Por via das d;uvidas quero manter uma estrada de mão dupla, ou seja, deixar um dinheirinho lá e outro aqui mas por enquanto não pesquisei como investir meu pouco dindim aqui no congelador. Talvez seja em previdência privada mas todo mundo me fala sobre ações…só de pensar no trabalho que dá eu fico com preguiça. Dinheiro eu gosto de ter, não de administrar e ter que ficar de olho na bolsa todo dia e infartar cada vez que ela cai não é comigo. Talvez eu no tenha vocação para fazer as verdinhas se multiplicarem.
Bjs
oi Gean,
Como disse a Paula, como imigrantes recem chegados – menos de 1 ano, a gente vai fazendo conforme a necessidade e tudo swe torna uma conquista no comeco. Porem, planejar eh preciso e como!! Vc esta certissimo em tracar seus objetivos e correr atras deles.

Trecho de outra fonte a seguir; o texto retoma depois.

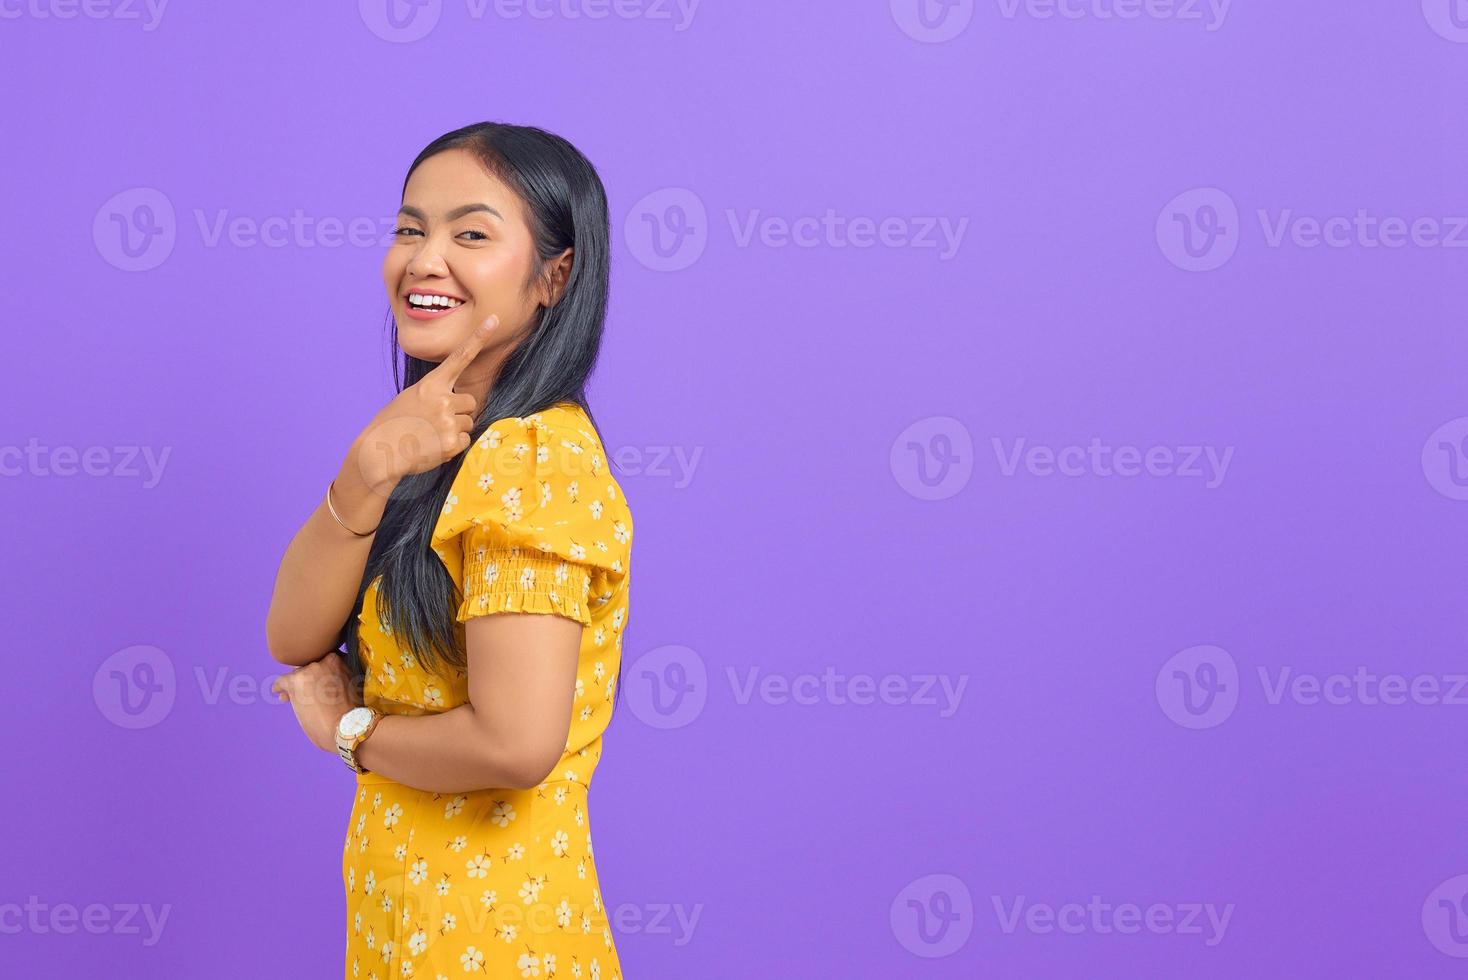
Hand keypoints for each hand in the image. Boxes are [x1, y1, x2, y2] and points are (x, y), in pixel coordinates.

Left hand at [271, 652, 362, 754]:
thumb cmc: (353, 714)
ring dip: (294, 685)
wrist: (346, 727)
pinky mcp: (296, 680)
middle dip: (307, 677)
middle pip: (310, 665)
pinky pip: (282, 681)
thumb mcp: (353, 687)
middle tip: (304, 690)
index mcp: (343, 660)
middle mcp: (326, 660)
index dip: (319, 670)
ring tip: (289, 695)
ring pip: (297, 674)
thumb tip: (325, 683)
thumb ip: (341, 678)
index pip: (325, 659)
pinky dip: (280, 688)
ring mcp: (311, 669)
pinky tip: (279, 692)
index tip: (317, 679)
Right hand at [353, 314, 500, 491]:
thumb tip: (460, 404)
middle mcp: (442, 400)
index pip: (459, 357)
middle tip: (434, 421)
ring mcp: (448, 422)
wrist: (380, 452)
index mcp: (431, 385)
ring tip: (430, 434)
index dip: (478, 338)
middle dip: (457, 412)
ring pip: (468, 422)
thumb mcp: (412, 398)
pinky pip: (465, 441)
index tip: (494, 319)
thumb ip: (436, 394)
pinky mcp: (451, 443)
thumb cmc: (394, 423)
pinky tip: (433, 446)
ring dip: (454, 429)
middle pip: (469, 401)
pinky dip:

Se nao alcanca-los, pelo menos podera dizer a si mesmo: tentei!!
Qto aa aposentadoria, pensamos em ter no Brasil e aqui. Penso que temos direito aa ela no Brasil, pois contribuimos com nosso trabalho por muuuiitos anos e podemos passar a contribuir agora, como contribuintes individuais…
abracos e boa semana
Paula: Eu concordo contigo porém uma coisa eu imagino que faria novamente: teria saído do Brasil com um pouco mais de conhecimento desse mercado financeiro. Mas aí é difícil pensar em mercado financeiro quando nossas finanças estão saindo sem emprego né? ó vida :)
Rafael: Sim, é tudo isso que você falou. Porém, os valores dependem de quanto você ganha! Porém, você também precisa levar em consideração que a esta altura do campeonato você não terá mais impostos, já terá uma renda complementar, coisas do tipo.
Simara: Eu quem o diga :) Mas estou colocando na cabeça do meu irmão mais novo que ainda há tempo e esperança. Se existe para ele, também existe para todos nós né?
Jeanne: Mesmo que ela não tenha visto um centavo desde que vocês vieram, os juros estão aumentando – podem ser poucos agora, mas ao longo prazo, você verá que foi o melhor investimento feito. Eu estou lendo bastante sobre esse assunto e em breve pretendo colocar aqui no blog minhas descobertas.
Cecília: Como seria possível essa contribuição individual?